Le Sida est une maladie infectieuse causée par le virus de l’immunodéficience humaine (VIH). Selon les autorités sanitaires, la transmission du VIH s’effectue principalement par trois voies : les rapports sexuels non protégés, le contact avec du sang contaminé et la transmission de la mère à l’enfant pendant la grossesse, l’accouchement ou l’allaitement.
Au Sénégal, la riposte nationale est coordonnée par le Conseil National de Lutte contre le Sida (CNLS). La stratégie adoptée repose sur un accès élargi aux moyens de prévention, notamment l’utilisation des préservatifs, la promotion du dépistage volontaire et l’accès universel aux traitements antirétroviraux. Grâce à ces efforts, près de 90 % des personnes vivant avec le VIH connaissent aujourd’hui leur statut sérologique. Parmi elles, 92 % bénéficient d’une prise en charge efficace qui empêche la transmission du virus.
Les autorités soulignent que les nouvelles infections ont considérablement diminué ces dernières années. Par ailleurs, l’amélioration de l’accès aux traitements a permis d’augmenter l’espérance et la qualité de vie des personnes vivant avec le VIH, contribuant ainsi à réduire la propagation du virus au sein de la population générale.
Le ministère rappelle que le dépistage est disponible dans les structures sanitaires publiques ainsi qu’auprès de partenaires communautaires. Il est gratuit, volontaire et confidentiel, permettant à chacun de connaître son statut sérologique en toute sécurité.
Un traitement efficace et gratuit est également accessible dans les hôpitaux et centres de santé des 14 régions du pays. Les patients sous traitement peuvent atteindre une charge virale indétectable ; dans ce cas, ils ne transmettent plus le virus, ni à leur partenaire, ni à leur enfant pour les femmes enceintes.

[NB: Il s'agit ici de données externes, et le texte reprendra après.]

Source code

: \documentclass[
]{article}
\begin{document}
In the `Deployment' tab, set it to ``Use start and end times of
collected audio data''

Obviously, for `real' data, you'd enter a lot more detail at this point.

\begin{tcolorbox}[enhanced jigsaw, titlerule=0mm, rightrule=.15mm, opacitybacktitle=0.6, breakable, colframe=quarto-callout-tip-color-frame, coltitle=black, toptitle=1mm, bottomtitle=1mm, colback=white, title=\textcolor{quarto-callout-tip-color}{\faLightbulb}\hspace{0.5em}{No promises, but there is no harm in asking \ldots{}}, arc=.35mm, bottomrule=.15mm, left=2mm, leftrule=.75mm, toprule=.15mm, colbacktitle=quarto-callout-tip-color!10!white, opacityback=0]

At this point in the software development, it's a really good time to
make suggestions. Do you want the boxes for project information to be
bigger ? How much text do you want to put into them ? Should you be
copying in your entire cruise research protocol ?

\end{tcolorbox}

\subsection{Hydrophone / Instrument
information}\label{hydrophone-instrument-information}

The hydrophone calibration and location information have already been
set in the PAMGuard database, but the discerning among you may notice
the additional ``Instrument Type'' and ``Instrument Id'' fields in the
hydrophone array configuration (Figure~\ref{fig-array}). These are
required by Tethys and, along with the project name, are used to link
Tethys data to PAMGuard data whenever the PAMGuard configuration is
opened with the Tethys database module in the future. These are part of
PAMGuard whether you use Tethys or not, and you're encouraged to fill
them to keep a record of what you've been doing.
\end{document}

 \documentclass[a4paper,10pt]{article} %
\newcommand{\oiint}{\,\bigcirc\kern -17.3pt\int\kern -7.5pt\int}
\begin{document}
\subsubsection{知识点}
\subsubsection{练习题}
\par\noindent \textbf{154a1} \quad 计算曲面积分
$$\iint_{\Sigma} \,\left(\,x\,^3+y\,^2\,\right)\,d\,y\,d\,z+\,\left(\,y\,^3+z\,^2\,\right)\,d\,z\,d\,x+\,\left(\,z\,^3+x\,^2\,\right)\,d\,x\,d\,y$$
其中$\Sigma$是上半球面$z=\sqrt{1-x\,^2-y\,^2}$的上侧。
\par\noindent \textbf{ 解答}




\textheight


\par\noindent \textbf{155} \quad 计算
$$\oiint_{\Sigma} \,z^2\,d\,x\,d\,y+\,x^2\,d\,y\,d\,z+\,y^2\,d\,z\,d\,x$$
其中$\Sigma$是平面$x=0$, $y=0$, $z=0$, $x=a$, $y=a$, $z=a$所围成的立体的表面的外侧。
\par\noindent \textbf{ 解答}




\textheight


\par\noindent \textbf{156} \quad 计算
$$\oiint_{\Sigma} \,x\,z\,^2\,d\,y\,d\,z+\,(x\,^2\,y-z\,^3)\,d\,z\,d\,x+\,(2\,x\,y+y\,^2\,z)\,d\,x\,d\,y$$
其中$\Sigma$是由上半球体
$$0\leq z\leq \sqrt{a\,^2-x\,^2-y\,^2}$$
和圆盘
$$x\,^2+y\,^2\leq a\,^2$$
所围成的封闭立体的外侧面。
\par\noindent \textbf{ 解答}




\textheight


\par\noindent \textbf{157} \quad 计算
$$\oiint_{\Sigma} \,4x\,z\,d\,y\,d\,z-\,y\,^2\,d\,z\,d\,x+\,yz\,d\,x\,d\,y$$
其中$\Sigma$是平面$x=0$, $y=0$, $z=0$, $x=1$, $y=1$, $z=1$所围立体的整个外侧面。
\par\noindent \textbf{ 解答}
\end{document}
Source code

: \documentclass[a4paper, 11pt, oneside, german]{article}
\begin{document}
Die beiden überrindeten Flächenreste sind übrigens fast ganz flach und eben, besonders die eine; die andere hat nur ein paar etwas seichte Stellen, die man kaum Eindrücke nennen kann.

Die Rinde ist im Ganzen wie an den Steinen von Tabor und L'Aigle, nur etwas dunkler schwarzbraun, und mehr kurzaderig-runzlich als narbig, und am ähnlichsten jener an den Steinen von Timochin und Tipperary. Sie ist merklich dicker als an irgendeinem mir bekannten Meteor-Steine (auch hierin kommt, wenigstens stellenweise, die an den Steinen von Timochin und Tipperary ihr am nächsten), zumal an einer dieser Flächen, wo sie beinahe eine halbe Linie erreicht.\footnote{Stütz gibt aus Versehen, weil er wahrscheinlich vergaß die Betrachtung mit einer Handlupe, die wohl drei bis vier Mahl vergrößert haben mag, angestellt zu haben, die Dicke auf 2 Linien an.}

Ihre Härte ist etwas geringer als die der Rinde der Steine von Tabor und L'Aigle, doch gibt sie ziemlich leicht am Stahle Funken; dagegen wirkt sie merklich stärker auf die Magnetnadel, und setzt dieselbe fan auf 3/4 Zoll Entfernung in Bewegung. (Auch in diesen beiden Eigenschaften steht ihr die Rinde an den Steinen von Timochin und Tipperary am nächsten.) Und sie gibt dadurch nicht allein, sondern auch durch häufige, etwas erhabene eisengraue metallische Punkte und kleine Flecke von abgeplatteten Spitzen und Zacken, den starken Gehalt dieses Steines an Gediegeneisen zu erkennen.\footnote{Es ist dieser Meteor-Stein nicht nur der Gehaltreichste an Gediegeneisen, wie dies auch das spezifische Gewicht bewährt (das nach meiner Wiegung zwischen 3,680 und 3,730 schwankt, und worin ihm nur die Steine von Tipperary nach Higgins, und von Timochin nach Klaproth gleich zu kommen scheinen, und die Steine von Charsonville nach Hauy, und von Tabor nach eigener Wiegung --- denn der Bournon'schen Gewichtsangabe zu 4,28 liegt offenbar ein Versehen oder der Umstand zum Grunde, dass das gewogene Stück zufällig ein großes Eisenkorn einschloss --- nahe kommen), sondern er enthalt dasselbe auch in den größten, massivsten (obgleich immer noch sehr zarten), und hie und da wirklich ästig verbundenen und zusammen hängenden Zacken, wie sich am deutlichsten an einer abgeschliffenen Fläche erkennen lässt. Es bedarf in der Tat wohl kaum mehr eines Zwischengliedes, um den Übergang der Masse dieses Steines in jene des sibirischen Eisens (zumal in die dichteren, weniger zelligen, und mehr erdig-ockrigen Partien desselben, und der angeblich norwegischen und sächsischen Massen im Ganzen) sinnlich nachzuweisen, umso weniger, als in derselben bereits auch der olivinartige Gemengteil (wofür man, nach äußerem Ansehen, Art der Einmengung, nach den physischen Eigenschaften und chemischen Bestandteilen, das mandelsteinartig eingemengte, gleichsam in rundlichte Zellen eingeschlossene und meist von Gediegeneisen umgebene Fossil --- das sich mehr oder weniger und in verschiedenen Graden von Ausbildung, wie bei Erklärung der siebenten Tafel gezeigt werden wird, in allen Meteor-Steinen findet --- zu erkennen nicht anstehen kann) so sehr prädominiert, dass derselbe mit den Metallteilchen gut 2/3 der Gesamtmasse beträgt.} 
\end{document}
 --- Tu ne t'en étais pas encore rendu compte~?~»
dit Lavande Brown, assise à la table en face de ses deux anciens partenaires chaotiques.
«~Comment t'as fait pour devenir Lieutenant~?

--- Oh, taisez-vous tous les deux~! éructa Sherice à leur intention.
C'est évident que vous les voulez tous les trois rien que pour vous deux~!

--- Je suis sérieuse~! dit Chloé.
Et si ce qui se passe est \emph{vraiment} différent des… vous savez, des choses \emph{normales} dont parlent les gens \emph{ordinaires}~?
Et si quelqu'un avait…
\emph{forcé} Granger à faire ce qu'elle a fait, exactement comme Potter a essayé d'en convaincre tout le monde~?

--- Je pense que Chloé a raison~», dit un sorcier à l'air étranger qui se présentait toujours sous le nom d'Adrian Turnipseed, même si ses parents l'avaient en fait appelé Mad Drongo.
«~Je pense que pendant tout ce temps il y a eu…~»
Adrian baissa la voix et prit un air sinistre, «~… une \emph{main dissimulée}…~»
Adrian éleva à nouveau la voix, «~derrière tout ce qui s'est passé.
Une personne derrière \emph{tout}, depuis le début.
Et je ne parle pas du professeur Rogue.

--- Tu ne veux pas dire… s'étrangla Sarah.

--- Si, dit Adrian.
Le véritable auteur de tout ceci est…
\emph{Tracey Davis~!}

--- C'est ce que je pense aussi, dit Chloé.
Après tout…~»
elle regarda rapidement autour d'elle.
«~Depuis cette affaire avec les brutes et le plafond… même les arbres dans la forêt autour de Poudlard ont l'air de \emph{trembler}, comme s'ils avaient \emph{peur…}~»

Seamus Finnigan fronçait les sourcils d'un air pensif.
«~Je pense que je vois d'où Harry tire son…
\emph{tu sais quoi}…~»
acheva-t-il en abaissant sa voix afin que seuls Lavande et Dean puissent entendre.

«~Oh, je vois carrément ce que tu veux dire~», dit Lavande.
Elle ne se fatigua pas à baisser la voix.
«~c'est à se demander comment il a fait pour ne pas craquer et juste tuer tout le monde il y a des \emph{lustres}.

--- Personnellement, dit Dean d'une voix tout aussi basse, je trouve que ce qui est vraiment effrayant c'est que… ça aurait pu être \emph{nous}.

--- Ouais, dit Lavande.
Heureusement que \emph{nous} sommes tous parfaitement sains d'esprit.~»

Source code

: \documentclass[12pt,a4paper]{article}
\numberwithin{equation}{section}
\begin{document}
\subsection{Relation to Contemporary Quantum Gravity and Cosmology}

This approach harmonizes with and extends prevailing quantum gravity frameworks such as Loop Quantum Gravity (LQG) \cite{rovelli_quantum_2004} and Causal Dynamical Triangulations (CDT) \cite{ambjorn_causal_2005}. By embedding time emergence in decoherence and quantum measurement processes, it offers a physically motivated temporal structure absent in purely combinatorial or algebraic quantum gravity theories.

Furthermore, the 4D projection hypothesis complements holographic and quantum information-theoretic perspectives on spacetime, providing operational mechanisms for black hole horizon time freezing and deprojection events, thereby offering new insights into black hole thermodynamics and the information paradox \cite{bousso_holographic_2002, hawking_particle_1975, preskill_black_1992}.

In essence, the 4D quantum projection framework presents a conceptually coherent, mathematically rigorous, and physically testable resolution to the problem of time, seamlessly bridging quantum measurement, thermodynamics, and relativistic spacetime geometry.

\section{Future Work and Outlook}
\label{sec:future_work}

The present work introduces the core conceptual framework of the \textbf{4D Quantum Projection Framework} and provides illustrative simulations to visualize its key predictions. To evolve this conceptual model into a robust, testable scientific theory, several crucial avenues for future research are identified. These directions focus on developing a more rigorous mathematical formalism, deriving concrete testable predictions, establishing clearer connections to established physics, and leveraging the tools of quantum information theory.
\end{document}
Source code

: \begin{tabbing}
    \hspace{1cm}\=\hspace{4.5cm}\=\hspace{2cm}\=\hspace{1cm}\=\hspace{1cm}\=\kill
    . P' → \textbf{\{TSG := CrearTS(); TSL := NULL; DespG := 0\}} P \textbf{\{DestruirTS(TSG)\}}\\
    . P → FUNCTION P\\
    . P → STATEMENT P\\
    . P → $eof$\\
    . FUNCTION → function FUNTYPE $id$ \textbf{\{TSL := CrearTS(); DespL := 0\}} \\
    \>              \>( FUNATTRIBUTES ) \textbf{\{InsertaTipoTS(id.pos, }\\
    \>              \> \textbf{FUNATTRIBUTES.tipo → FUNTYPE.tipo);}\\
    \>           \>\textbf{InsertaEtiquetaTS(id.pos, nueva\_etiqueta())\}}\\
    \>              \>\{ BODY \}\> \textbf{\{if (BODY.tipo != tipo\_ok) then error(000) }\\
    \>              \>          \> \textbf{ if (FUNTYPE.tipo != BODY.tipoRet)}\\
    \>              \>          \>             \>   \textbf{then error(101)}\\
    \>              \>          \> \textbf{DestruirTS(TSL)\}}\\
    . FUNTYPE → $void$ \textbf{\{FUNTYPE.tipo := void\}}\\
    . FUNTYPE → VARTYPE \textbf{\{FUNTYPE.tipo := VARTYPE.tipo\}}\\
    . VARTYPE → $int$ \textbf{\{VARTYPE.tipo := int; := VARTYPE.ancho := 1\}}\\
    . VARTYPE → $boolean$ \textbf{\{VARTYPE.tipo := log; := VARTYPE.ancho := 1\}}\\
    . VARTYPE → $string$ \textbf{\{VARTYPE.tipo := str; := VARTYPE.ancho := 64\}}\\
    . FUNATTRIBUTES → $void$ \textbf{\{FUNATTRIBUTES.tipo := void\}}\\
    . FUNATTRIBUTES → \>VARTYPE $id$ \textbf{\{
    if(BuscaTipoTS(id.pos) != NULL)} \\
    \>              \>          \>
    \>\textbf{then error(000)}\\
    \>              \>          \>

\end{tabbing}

Le MSHP assure que toutes les mesures nécessaires à la protection de la santé publique continuent d’être mises en œuvre, en collaboration avec les acteurs sanitaires, communautaires et institutionnels. Il appelle les populations à faire preuve de retenue et à éviter toute stigmatisation, qui pourrait compromettre la continuité des soins et mettre en danger des vies, notamment celles d’enfants et d’adolescents nés avec le VIH.
Enfin, le ministère réaffirme l’engagement des structures de santé à garantir des soins de qualité dans le respect de la dignité humaine, de la confidentialité, de l’éthique et des règles déontologiques. Il lance un appel à la responsabilité collective et à la solidarité nationale pour poursuivre efficacement la lutte contre le VIH/Sida.